Who is Securing Who?

by Colin Berkshire

Colin here. The NSA spying has been in the press a lot. Up until Snowden the NSA strongly professed it had no mass surveillance.  Now, it is clear that they did, and were lying.

Ostensibly the spying is to prevent terrorism.  But an appointed review group stated the NSA “has had no discernible impact on preventing acts of terrorism.”

I keep pondering why the NSA is so aggressively spying on everybody when it seems to have no terrorism benefit. What drives them? Why do they need to know everything about everybody?

A contact I have in Asia and I were having a very off-the-record conversation. In that conversation it was confided in me that my contact’s vice president was being blackmailed. I asked if he knew who and was told the United States. OK, I can write that one off to paranoia or a search to blame somebody. If his VP was being blackmailed then he was doing something wrong, right?

Then, just this past week I was having a conversation with a Russian who was visiting. He had the same problem: a superior officer (this time in the Russian government) was being blackmailed by the United States.

One data point does not make a trend. But there are now two data points and that at least forms a direction vector (in this case back to the United States). I am waiting for a third data point now, because I have always believed that if I hear something three times there may be something to it.

I just came back from a dinner with a Chinese official. We had a good dinner and some candid conversation, since I am increasingly involved in Chinese operations. The topic came up of our government leaders, especially Obama. My friend turned to me and said “What do you think is really going on?” I said I didn’t know. He then raised his two hands into the formation used by a puppeteer holding strings to a puppet and smiled at me. I blurted out: “Obama is a puppet??!!” He smiled back at me and asked if I had any better explanation.

Our conversation then shifted  to an infamous character in American History: J Edgar Hoover, the first head of the FBI from 1935 to 1972. He was noted for amassing secret files on political leaders and even intimidating sitting presidents (See www.Wikipedia.org/wiki/J_Edgar_Hoover). The connection to the NSA conversation became painfully clear. The belief starting to be held outside the United States is that the NSA has its global spying operation so that it can blackmail anybody it needs. The precedent was set by J Edgar Hoover. With the information at their fingertips they have the goods on anybody and everybody they need.
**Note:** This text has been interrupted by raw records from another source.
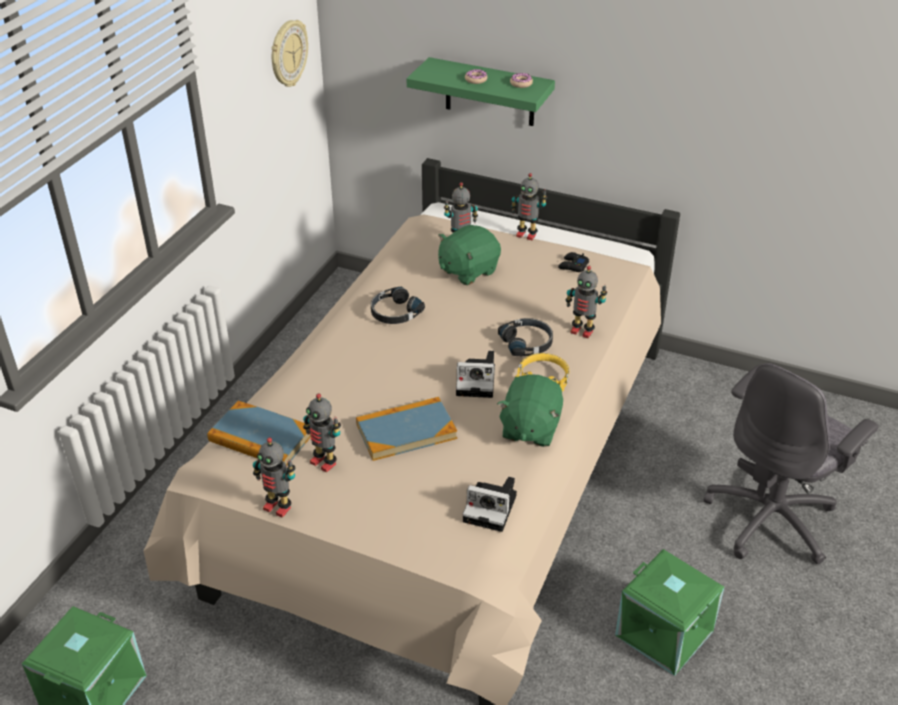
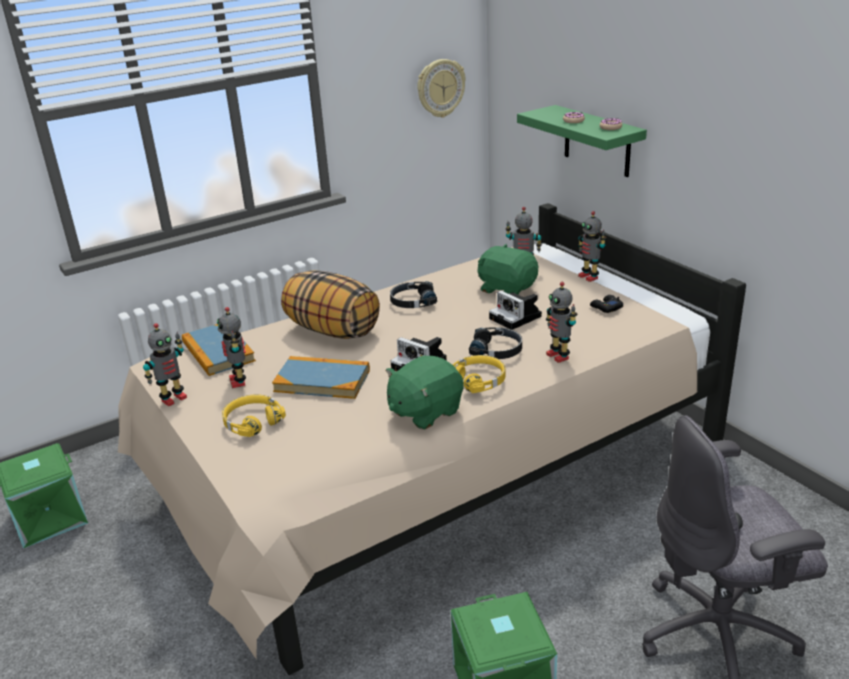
camera: 35 degrees right, 10 degrees down
toy robot [253,437,295,518] -> toy robot turned 105 degrees counterclockwise [143,323,187,406]
green plush toy [438,225,501,285] -> green plush toy turned 45 degrees clockwise [477,244,538,295]
camera [462,477,517,532] -> camera moved to [489,291,542,330]
none -> yellow headphones [222,394,286,437]
none -> pillow [281,270,380,339]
I imagine that when Obama took office, somebody sat down with him and showed him a file. Every politician has a scandal or two that they are hiding, Obama cannot be an exception. Then, the NSA probably simply said: “See the value of our organization?” Obama certainly would have agreed. This is the only explanation that makes any sense when you look at what Obama promised and what he actually did.

My boss asked me last month what the best way was to get a message to another party securely. He asked if he had to write it on a piece of paper. I responded that no, that wouldn’t work because every letter mailed to or from or within the United States had the envelope photographed and OCRed. Even sending a letter with a stamp is no longer private.

I’m not one to believe in conspiracy theories…. there is too much to ignore here. We are at the forefront of the NSA spying. Our routers are infested, our computers are infested, our VPNs are tapped, our USB drives have malware in their firmware, and every communication is monitored. We are on the front line, we are the last opportunity to defend our company leaders from harms way.

If you manage telecommunications or IT for your company, you should be thinking of how to protect your company leaders. Some day they will come to you and ask how to protect critical information, or how to get a message to another leader in another company. They will ask you how infiltrated the company infrastructure is.

Start taking inventory of your network components. Pay more attention to security. And develop side channel and back channel communications systems.